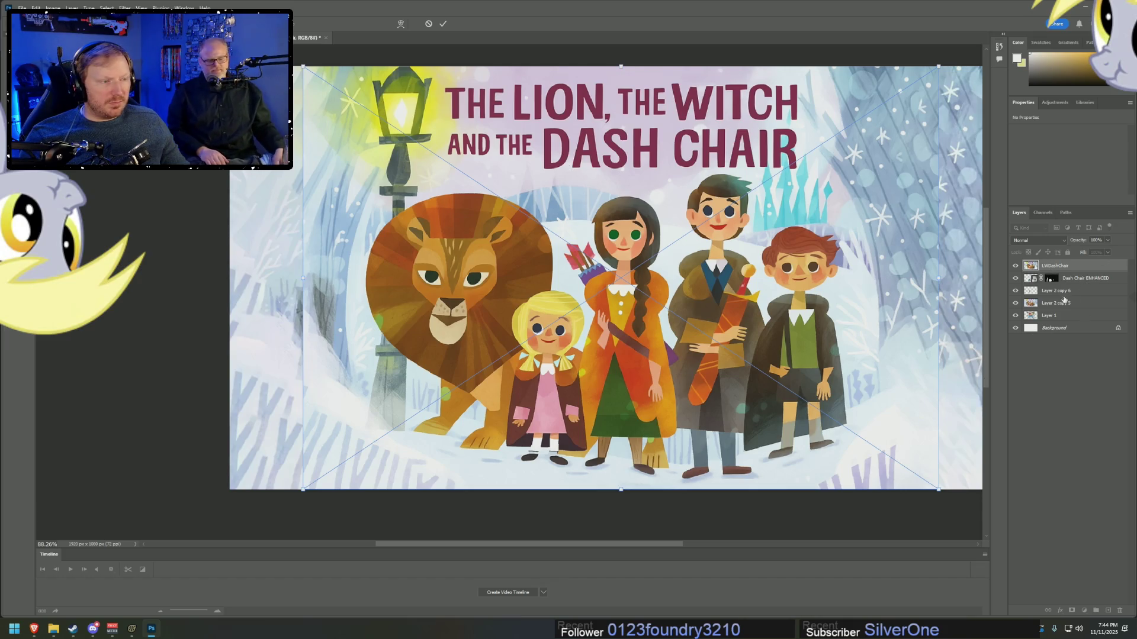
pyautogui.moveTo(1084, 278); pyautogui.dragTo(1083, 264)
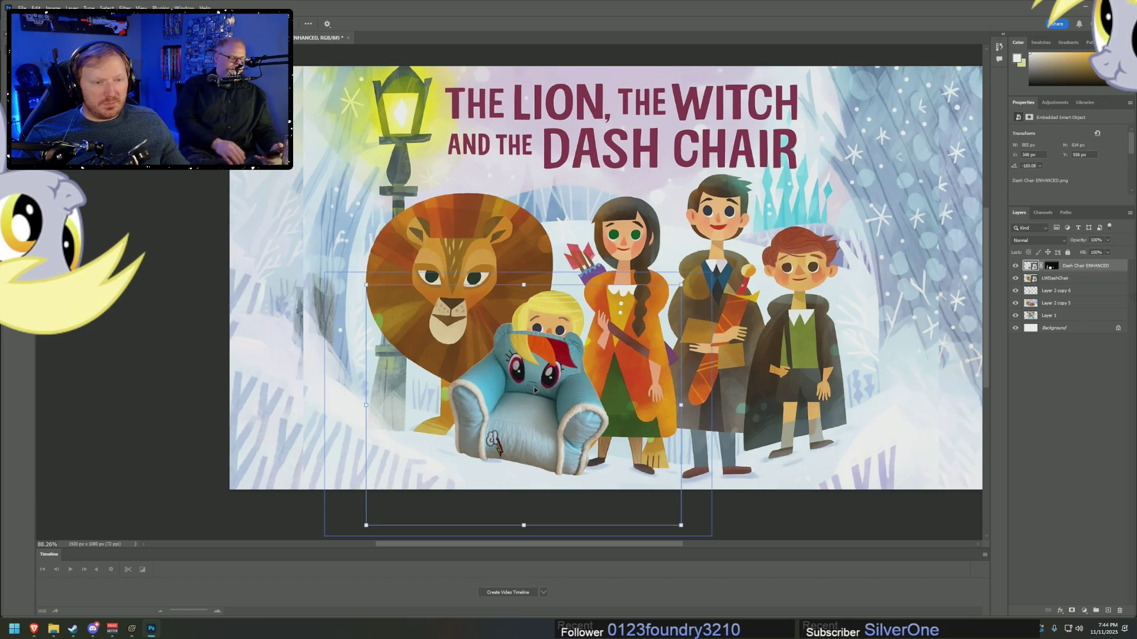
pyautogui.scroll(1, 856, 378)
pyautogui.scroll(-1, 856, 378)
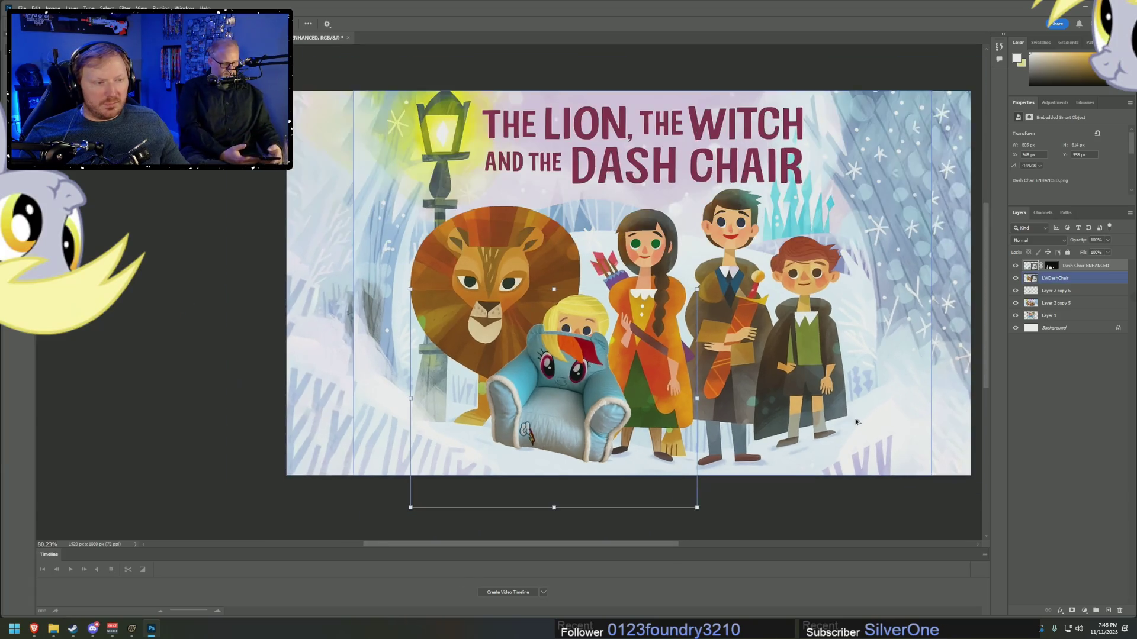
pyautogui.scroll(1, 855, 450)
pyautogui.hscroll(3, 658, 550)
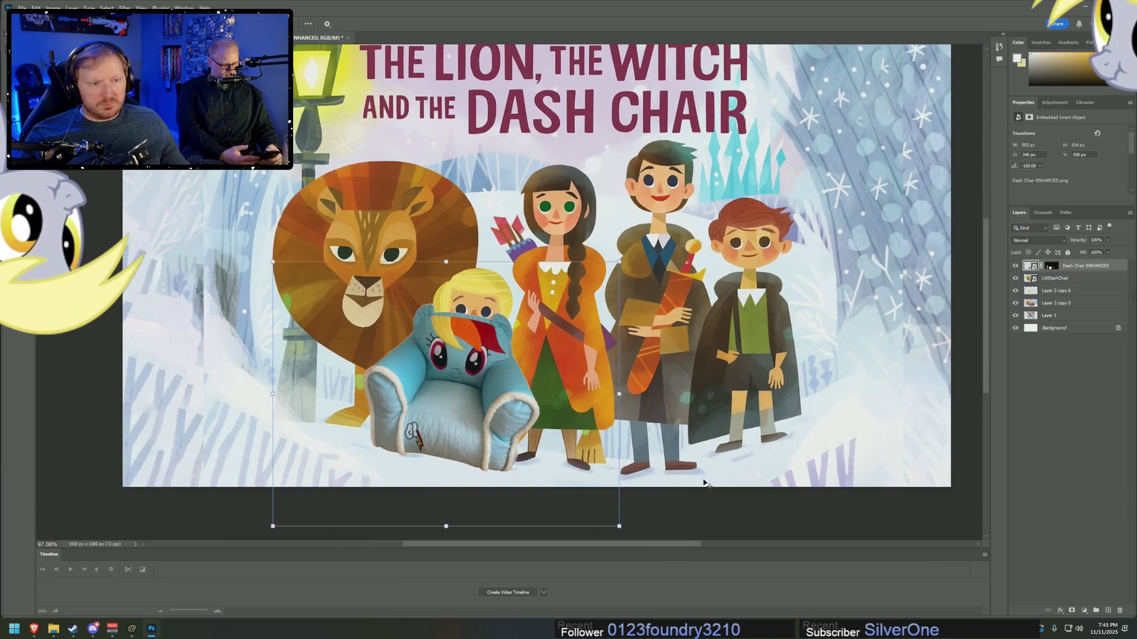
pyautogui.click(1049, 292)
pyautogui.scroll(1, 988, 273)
□ □ □ □ □
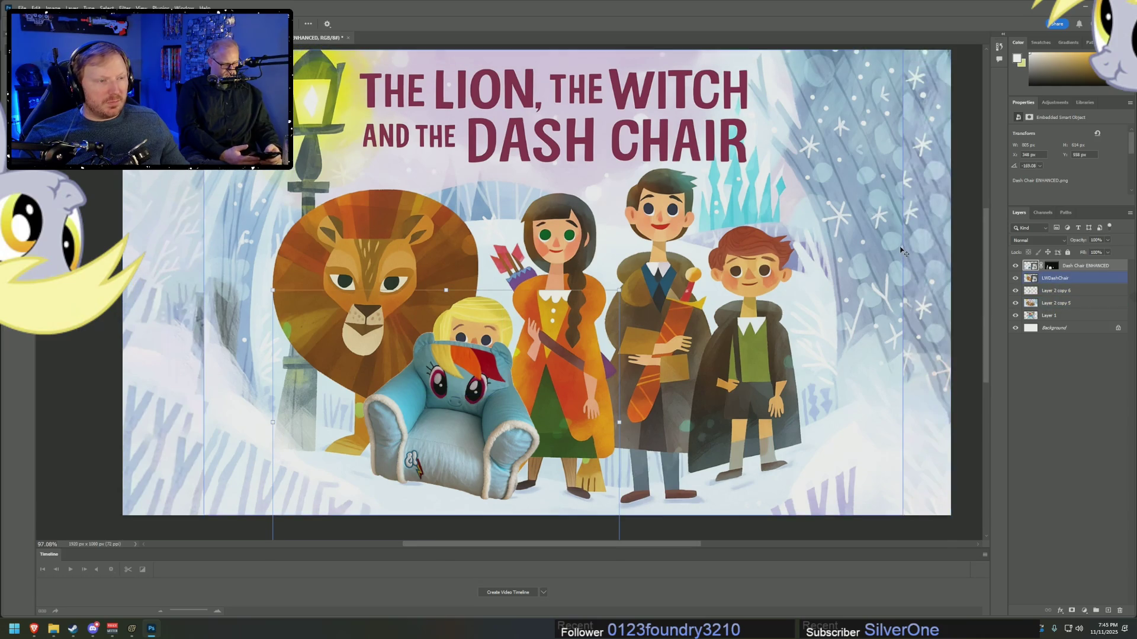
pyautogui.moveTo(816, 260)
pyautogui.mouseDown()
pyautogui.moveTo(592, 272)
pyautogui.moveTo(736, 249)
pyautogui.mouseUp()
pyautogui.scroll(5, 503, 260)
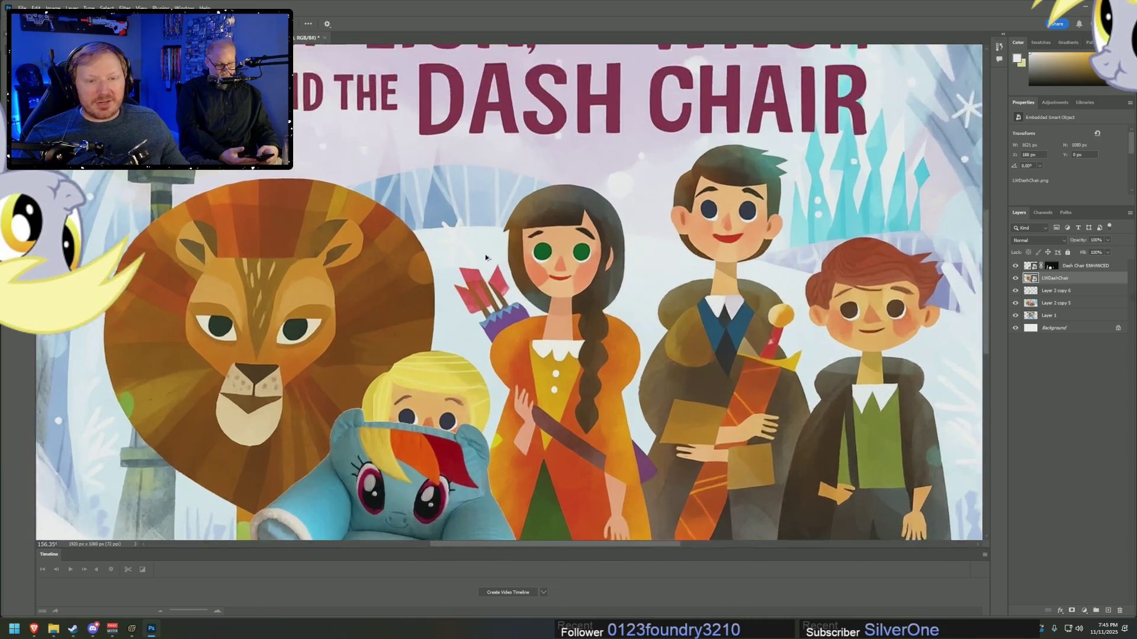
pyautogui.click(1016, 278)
□ □ □ □ □
* WHAT YOU ARE ASKED TO DO *
A clean copy is needed of the lines above from the one with "pyautogui.scroll(5, 503, 260)" up to and including the one with "pyautogui.click(1016, 278)". Please set it down exactly, with no pictures.

* RESPONSE FOR THIS EXERCISE *
pyautogui.scroll(5, 503, 260)
pyautogui.click(1016, 278)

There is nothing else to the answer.